I thought about Grandmother. Throughout her life, she resisted a world she understood less by the day, until both sides lost. But that was her foundation: simple and unremarkable justifications. She didn’t understand compromise. She sought a way forward in the oral tradition of older generations. Hidden in those words, in Pixiu, was an instinct tens of thousands of years old—even if we were sufficiently clever these days to see it for a preposterous sham.
And even if life is hard, there’s always the next generation.
This was just what Pixiu needed.
Its life was so painful. How could I give it the ability to love?
I charged into the lab and rummaged for the record I needed. I found it and inserted a new page. They would not be able to discover that the infant Pixiu’s shell—no, it would start earlier, at ovum fertilization—would fluoresce faintly, invisible to human eyes, and this would last until the end of infancy. In every Pixiu, photosensitive cells attuned to this frequency would stimulate a reward sensation.
There would also be another change.
Pixius that could no longer shut down pain-producing nerve cells naturally starved themselves to death. They had to sense others of their kind, even if it was painful. At least they might know the joy brought about by new generations. A glimmer of light in the dark.
I wasn’t totally sure about all this.
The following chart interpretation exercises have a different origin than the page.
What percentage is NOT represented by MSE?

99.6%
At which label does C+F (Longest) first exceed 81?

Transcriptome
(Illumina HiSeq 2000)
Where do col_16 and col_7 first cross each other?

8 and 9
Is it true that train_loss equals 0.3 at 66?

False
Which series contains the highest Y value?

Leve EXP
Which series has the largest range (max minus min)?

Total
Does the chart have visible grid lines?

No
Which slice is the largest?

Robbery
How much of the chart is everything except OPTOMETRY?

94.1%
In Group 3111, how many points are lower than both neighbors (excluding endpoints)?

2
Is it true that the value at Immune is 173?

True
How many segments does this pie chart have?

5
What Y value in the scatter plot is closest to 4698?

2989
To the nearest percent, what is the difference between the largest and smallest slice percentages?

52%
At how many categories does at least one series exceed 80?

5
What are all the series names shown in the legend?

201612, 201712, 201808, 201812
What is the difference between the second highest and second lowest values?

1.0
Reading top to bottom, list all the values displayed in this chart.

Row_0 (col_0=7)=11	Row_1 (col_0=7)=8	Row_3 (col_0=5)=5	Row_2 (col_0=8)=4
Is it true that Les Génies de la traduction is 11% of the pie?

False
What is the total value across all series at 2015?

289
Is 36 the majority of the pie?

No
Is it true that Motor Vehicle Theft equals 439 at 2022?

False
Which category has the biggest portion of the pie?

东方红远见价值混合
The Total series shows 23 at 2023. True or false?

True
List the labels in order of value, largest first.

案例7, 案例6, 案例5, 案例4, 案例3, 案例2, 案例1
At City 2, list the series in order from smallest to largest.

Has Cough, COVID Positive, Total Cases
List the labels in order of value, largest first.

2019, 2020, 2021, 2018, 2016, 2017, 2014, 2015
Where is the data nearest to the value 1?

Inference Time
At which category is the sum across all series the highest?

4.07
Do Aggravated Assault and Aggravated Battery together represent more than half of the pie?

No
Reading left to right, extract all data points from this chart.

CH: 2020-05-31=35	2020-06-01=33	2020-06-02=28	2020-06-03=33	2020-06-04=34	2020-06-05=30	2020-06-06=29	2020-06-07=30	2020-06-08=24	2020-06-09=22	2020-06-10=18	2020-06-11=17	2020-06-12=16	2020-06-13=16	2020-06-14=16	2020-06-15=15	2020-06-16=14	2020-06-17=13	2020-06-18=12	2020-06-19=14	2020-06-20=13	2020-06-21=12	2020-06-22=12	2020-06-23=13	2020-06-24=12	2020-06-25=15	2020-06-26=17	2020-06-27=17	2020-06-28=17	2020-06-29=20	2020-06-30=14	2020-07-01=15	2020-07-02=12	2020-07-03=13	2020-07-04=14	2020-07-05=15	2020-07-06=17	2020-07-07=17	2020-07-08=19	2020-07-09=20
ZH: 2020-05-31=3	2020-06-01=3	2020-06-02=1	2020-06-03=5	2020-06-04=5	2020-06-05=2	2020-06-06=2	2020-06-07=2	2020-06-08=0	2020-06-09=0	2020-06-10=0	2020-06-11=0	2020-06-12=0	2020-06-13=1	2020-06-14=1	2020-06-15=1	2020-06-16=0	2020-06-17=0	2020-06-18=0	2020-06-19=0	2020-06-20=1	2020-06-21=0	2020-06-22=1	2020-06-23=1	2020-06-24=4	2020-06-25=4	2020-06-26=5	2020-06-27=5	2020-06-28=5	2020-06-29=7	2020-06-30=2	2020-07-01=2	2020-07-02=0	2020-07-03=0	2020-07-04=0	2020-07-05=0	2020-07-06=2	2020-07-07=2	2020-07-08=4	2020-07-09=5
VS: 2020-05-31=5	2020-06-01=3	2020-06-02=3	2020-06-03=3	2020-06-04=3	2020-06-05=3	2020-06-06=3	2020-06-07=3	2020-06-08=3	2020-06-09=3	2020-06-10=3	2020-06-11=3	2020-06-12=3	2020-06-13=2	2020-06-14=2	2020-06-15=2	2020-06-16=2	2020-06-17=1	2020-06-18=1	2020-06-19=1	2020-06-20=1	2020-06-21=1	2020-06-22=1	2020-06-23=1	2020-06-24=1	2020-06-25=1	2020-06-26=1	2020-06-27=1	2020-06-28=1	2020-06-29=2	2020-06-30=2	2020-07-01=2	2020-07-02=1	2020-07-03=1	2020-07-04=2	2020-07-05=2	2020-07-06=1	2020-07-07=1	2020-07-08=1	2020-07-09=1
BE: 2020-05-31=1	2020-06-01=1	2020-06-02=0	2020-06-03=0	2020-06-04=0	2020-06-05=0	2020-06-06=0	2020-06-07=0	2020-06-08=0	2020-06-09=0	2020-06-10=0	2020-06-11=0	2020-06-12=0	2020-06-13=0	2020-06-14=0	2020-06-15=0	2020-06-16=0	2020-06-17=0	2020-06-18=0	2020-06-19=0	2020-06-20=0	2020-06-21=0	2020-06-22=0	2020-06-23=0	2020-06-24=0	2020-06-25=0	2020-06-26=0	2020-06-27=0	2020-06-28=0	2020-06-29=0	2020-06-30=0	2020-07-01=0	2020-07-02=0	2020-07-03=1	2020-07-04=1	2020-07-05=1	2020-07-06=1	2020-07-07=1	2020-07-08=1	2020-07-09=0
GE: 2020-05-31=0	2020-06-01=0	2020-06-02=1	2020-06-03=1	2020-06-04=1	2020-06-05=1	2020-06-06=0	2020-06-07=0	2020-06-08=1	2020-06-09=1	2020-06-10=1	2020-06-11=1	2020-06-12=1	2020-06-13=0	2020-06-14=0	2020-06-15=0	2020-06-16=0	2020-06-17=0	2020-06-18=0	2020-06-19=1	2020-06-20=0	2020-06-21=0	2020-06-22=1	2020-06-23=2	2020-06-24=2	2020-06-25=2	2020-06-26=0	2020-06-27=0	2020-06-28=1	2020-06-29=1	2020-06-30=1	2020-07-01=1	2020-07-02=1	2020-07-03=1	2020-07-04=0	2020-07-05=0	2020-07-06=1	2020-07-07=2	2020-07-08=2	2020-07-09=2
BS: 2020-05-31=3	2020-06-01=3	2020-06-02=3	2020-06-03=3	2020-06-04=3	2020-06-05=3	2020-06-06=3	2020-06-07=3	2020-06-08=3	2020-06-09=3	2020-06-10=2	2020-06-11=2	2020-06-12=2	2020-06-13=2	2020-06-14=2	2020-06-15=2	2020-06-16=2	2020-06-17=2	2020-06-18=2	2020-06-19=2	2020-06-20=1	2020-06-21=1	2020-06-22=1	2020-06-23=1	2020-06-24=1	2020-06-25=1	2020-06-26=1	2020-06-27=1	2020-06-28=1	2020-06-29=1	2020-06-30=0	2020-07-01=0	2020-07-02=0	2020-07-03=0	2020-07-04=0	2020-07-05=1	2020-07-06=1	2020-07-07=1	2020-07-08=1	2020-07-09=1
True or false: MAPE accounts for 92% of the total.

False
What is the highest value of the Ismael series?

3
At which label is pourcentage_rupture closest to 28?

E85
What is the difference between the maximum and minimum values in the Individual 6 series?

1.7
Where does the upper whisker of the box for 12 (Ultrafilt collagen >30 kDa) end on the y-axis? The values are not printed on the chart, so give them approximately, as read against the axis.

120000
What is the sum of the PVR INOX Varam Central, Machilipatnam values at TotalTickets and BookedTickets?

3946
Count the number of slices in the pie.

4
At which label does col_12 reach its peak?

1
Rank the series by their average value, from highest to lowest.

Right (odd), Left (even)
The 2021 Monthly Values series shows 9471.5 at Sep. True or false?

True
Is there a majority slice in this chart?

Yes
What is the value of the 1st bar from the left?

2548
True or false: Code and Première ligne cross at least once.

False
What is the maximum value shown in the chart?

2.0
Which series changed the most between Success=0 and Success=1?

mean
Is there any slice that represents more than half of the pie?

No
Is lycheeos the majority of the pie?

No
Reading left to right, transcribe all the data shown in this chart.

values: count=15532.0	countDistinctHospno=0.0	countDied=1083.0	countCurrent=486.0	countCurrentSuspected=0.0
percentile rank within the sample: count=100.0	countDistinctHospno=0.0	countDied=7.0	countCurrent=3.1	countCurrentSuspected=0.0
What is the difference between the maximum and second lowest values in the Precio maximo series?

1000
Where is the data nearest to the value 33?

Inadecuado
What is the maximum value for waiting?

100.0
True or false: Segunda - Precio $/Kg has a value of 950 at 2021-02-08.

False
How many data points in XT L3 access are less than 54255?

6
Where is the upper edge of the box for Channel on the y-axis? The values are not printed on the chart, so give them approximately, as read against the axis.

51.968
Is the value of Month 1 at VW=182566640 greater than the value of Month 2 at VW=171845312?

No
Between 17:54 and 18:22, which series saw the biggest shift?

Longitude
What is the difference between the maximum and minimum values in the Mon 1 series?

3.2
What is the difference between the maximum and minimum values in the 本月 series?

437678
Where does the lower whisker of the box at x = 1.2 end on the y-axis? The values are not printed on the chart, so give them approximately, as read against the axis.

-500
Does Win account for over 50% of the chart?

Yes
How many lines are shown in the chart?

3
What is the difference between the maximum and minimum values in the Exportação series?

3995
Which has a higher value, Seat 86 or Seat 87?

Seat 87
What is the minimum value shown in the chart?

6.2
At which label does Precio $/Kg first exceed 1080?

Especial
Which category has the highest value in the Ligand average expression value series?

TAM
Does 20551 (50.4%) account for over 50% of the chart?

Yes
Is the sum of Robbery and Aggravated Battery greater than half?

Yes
I just had my hope.
I hoped, and I hope.
Perhaps, in time, there will be gene fragments to replace Spi-213 and Nwa-019, these that bring both pain and survival to generations.
But before that time comes, they will exhaust their strength, and raise their young, and for the glory of that moment, endure with patient restraint all the tribulations and evils of this world.
These insignificant Pixius will impart and inherit this conviction from generation to generation.
I just impulsively called Mom. I asked how Grandmother and Grandfather met. Mom burst into tears. She cried for a long time, then replied: “Those were hard times. They were introduced by a matchmaker hired by their parents. Back then, one family on its own might not survive, but two might have a chance.”
I listened and found myself crying silently as a thought passed gently through my mind. It was a promise made long ago that can never be kept.